What to produce ->
Which lines of the records contain the word "bytes"? Copy each one.

▽

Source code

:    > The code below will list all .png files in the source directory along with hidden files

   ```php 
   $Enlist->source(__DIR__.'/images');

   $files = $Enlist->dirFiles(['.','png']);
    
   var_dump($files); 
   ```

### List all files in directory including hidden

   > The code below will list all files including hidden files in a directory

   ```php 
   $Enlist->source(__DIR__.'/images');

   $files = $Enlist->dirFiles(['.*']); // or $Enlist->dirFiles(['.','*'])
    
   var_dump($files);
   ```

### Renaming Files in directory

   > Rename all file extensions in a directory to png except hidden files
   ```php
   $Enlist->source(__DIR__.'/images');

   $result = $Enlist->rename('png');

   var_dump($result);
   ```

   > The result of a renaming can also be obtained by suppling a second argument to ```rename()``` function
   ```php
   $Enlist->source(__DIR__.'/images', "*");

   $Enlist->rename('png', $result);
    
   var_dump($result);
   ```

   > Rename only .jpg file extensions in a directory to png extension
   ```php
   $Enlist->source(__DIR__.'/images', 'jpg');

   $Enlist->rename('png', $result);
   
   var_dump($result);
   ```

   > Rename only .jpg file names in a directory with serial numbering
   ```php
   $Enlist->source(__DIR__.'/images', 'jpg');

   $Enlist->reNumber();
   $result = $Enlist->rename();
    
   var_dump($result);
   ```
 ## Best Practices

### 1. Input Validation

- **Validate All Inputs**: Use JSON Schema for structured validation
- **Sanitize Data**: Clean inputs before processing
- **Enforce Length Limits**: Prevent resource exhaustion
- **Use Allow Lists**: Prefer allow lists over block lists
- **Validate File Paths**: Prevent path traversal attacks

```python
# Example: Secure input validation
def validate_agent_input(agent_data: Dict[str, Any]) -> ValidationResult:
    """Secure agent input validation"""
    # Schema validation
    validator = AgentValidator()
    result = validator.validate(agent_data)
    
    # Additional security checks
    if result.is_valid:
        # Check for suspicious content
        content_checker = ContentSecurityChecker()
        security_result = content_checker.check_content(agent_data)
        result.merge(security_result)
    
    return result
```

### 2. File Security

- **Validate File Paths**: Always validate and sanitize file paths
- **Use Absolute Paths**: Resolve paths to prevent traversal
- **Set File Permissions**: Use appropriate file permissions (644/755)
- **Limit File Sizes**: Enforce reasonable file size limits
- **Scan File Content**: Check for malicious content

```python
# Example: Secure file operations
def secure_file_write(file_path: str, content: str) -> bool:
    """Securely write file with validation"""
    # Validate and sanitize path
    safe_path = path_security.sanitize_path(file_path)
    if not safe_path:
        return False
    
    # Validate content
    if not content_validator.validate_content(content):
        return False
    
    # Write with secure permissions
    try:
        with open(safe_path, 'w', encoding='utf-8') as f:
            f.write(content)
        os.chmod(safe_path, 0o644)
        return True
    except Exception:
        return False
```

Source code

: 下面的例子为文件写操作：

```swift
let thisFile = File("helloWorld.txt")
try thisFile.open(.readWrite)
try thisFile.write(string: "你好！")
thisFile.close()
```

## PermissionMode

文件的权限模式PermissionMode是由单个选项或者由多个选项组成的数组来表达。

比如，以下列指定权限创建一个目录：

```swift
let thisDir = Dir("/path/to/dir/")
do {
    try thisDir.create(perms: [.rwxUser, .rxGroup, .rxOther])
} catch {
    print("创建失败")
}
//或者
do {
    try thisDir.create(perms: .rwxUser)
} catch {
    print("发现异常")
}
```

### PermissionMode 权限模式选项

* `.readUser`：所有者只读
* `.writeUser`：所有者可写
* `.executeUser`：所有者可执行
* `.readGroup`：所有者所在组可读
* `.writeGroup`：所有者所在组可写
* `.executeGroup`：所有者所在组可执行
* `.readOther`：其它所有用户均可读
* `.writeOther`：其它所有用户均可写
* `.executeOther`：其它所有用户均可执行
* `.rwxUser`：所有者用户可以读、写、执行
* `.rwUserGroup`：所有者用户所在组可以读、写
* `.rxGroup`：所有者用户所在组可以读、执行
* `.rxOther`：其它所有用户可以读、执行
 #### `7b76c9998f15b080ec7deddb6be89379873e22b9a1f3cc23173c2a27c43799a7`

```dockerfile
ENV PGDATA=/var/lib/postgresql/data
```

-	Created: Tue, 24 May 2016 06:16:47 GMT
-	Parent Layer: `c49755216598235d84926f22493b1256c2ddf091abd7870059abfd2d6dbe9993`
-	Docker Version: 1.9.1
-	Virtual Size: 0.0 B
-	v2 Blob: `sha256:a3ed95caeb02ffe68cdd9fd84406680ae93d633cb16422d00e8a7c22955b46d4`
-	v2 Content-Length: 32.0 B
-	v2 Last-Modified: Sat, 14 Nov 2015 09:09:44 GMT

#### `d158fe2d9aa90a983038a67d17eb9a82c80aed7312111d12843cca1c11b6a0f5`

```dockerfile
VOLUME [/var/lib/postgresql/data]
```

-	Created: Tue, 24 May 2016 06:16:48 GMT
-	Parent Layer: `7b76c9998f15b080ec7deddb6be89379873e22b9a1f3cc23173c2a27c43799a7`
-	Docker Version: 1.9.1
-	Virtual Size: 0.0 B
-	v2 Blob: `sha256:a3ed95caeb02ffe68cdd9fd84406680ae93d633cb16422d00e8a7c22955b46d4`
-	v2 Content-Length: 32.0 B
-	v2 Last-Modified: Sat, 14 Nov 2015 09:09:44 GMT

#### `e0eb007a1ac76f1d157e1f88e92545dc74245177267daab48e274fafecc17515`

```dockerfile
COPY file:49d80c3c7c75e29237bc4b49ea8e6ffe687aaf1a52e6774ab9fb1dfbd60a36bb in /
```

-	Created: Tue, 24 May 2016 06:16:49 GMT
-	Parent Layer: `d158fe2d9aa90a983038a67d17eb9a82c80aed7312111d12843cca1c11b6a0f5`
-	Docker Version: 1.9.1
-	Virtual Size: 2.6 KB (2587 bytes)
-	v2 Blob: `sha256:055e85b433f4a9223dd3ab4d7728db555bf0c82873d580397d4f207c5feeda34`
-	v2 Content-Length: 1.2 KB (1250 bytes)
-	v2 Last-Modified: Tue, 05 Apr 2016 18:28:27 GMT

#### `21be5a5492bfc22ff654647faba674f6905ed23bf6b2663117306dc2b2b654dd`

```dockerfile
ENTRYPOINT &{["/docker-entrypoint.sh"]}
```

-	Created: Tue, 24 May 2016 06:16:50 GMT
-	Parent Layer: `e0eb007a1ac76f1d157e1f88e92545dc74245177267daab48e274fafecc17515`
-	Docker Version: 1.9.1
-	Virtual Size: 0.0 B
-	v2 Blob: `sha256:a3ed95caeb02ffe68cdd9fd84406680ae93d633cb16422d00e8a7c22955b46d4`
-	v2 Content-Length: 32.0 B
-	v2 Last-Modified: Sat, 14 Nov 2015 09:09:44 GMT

△

Output for this exercise ->
-	Virtual Size: 2.6 KB (2587 bytes)
-	v2 Content-Length: 1.2 KB (1250 bytes)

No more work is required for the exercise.